NRW representation discusses social challenges of new Commission and EP

6 Nov 2014

During its third symposium on Social Europe (30 October 2014), the Representation of the German Land North Rhine-Westphalia (NRW) discussed the challenges the new European Commission and Parliament are facing when it comes to social advancements in Europe.

NRW representation discusses social challenges of new Commission and EP

The one-day-conference on “A Social Agenda for the New European Actors”, co-organised by the Research Initiative North Rhine-Westphalia in Europe (FINE) of Düsseldorf University, was opened by the NRW European Affairs Minister Angelica Schwall-Düren. The conference aimed to address different concerns such as youth unemployment, the social scoreboard within the European Semester and European unemployment insurance.

The Minister stressed that the internal market needs to come in parallel with adequate social measures and, that austerity measures must not undermine the social acquis if Europe want to avoid losing the trust of its citizens. Social systems in the Member States have suffered due to budget cuts.

Many speakers and participants agreed that, although measures against youth unemployment have been established – such as the Youth Guarantee – their implementation in different member states varies and largely remains insufficient. In addition to short term measures, it was advocated that real structural reforms in accordance with Member States’ structures and traditions need to take place as well.

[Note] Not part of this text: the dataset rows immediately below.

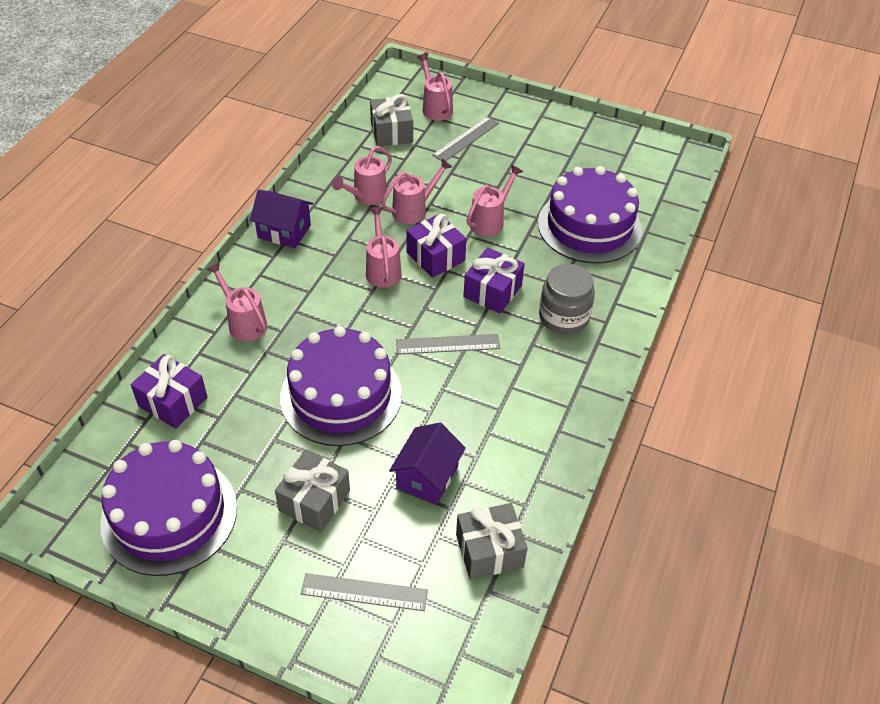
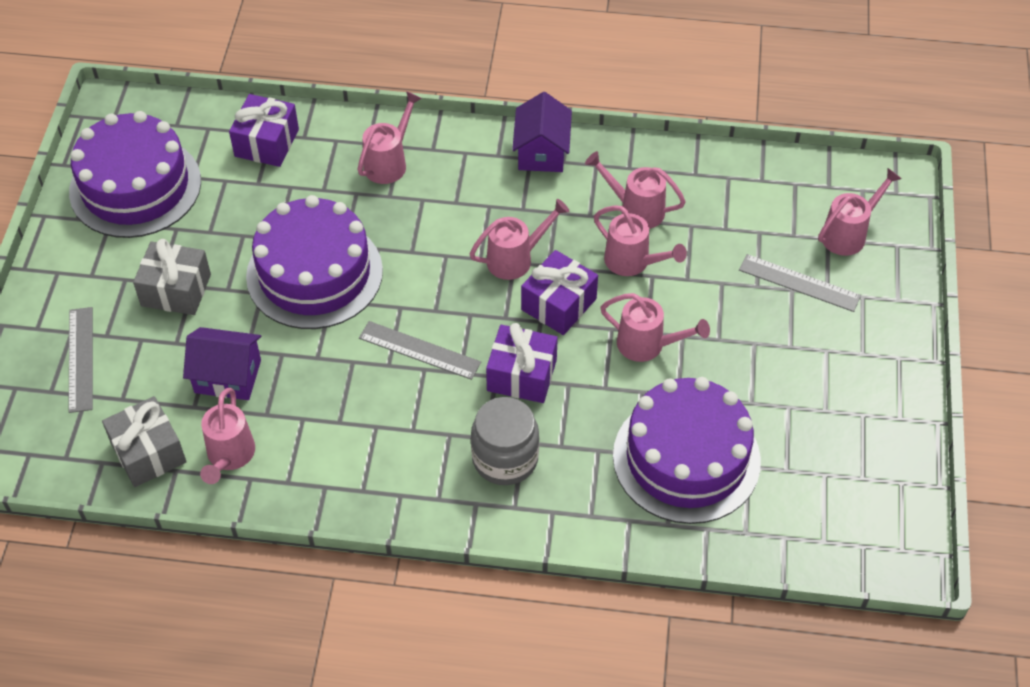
camera: 75 degrees right, 5 degrees up
grey gift [370,94,413,146] -> none
grey ruler [396,334,500,355] -> grey ruler turned 45 degrees counterclockwise [359,321,481,380]
none -> pink watering can [200,388,255,484]

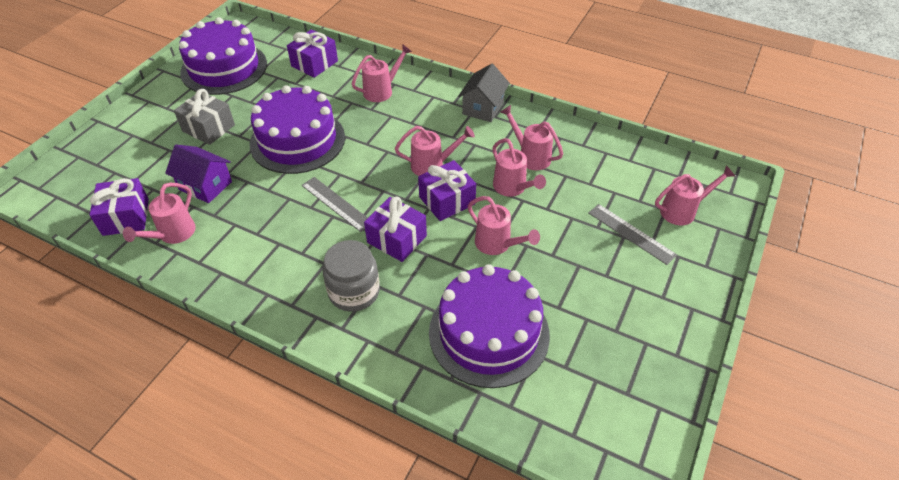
camera: 20 degrees right, 5 degrees down
grey ruler [68,307,93,413] -> none
grey gift [102,396,186,487] -> purple gift [90,178,149,236]
purple house [512,92,572,172] -> grey house [458,64,510,122]

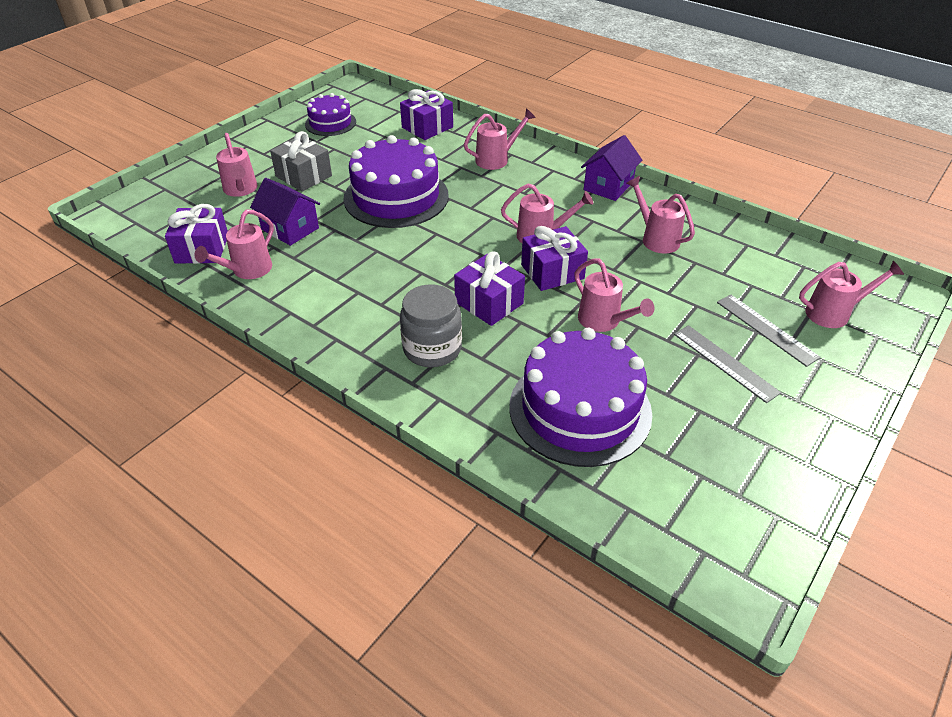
camera: 10 degrees right, 5 degrees down
purple cake [179,17,267,95] -> purple cake [305,93,356,136], size x0.55
grey ruler [302,177,368,232] -> grey ruler moved to [674,325,781,403]
grey house [458,64,510,122] -> purple house [581,135,642,201]
pink watering can [493,138,546,197] -> pink watering can moved to [216,133,257,197]

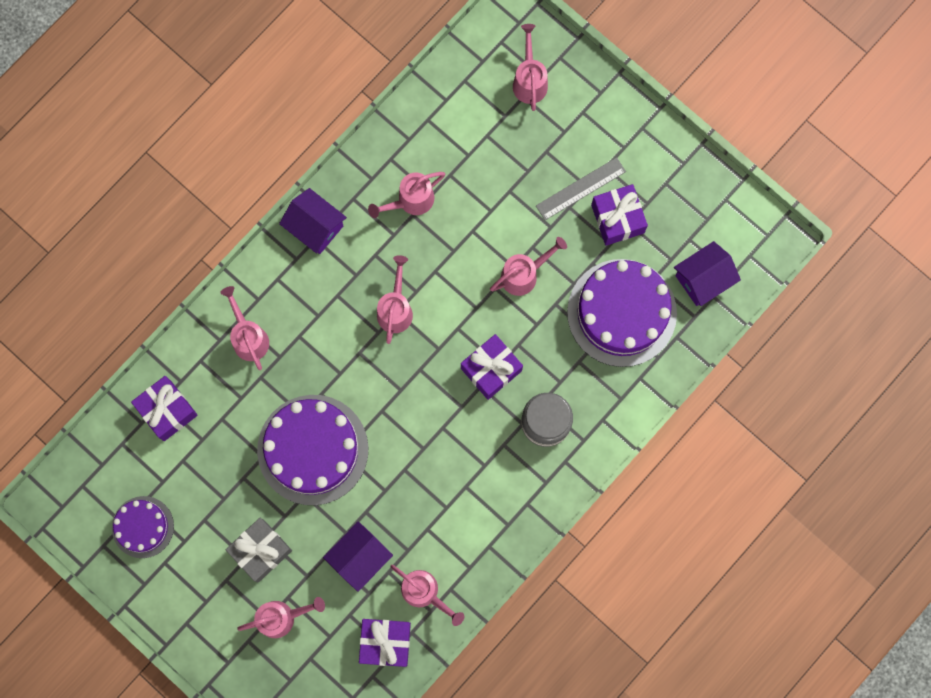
camera: 85 degrees left, 35 degrees up
purple gift [521,226,588,291] -> purple gift moved to [591,184,648,246]
grey ruler [717,294,821,367] -> none
none -> purple house [674,241,741,306]

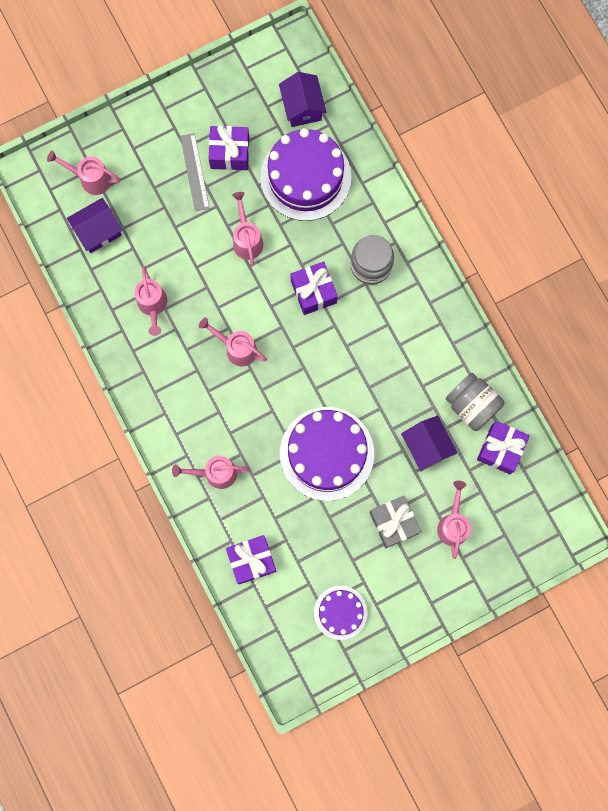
camera: 70 degrees left, 0 degrees up
purple house [279,188,347,254] -> purple house moved to [67,198,122,253]
pink watering can [390,565,464,626] -> grey jar [446,373,505,431]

On the issue of the social scoreboard that has been integrated into the European Semester, participants agreed that indicators are good for the visibility of the impact of the crisis on the social agenda. However, whereas one side preferred it to stay non-binding soft law, others insisted that effective results can only be obtained when indicators have binding consequences.

That European unemployment insurance or an alternative stabiliser could offset short-term and asymmetric economic shocks and strengthen the social dimension of the Economic and Monetary Union (EMU) was the conclusion of another set of presentations. However, it has to be assessed which form a stabiliser should take and where the financial backing for such a tool might come from.

The final panel discussion, including outgoing Social Affairs Commissioner László Andor, Green MEP Terry Reintke and Minister Schwall-Düren, participants debated what they are expecting from the new European Commission and the new European Parliament when it comes to future initiatives. While the EMU has revealed its weak points, a high level playing field and practical pillars for the social dimension are crucial.